* **Assigned task**: Your answer should consist of all lines in the listing that hold the word "vous".

* **Supplied data**:
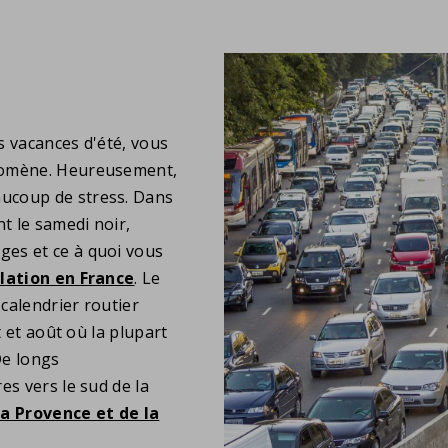
s vacances d'été, vous
énomène. Heureusement,
aucoup de stress. Dans
t le samedi noir,
es et ce à quoi vous
lation en France
. Le
calendrier routier
t et août où la plupart
De longs
res vers le sud de la
la Provence et de la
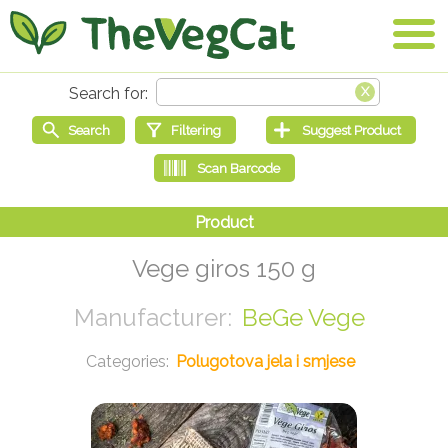
Vege giros 150 g
BeGe Vege
Polugotova jela i smjese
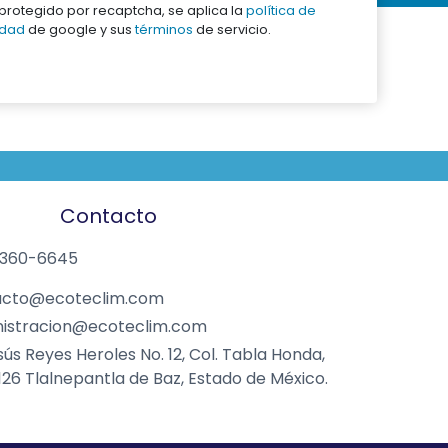
á protegido por recaptcha, se aplica la
política de
idad
de google y sus
términos
de servicio.
Contacto
5360-6645
acto@ecoteclim.com
istracion@ecoteclim.com
sús Reyes Heroles No. 12, Col. Tabla Honda,
26 Tlalnepantla de Baz, Estado de México.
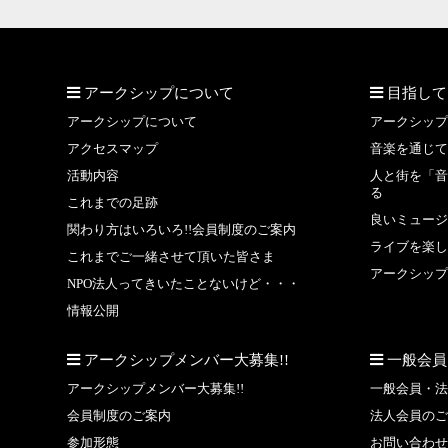
アークシップについて
目指して
アークシップについて
アークシップ
アクセスマップ
音楽を通じて
活動内容
人と街を「音
る
これまでの足跡
良いミュージ
関わり方はいろいろ!!会員制度のご案内
ライブを楽し
これまでご一緒させて頂いた皆さま
アークシップ
NPO法人ってきいたことないけど・・・
情報公開
アークシップメンバー大募集!!
一般会員
アークシップメンバー大募集!!
一般会員・法
会員制度のご案内
法人会員のご
参加形態
お問い合わせ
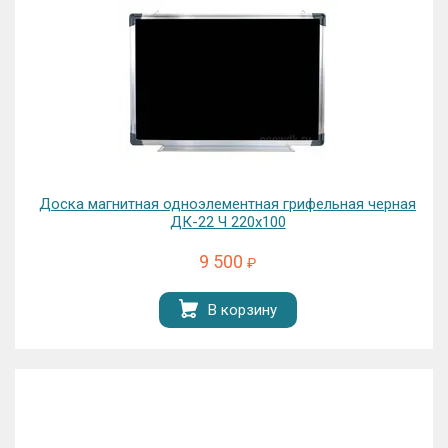
Доска магнитная одноэлементная грифельная черная
ДК-22 Ч 220х100
9 500
₽
В корзину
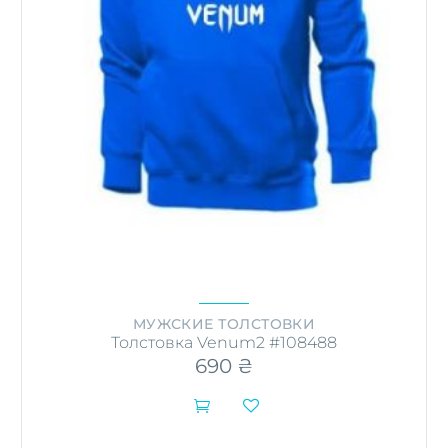
МУЖСКИЕ ТОЛСТОВКИ
Толстовка Venum2 #108488
690
₴



* **Output**:
s vacances d'été, vous
es et ce à quoi vous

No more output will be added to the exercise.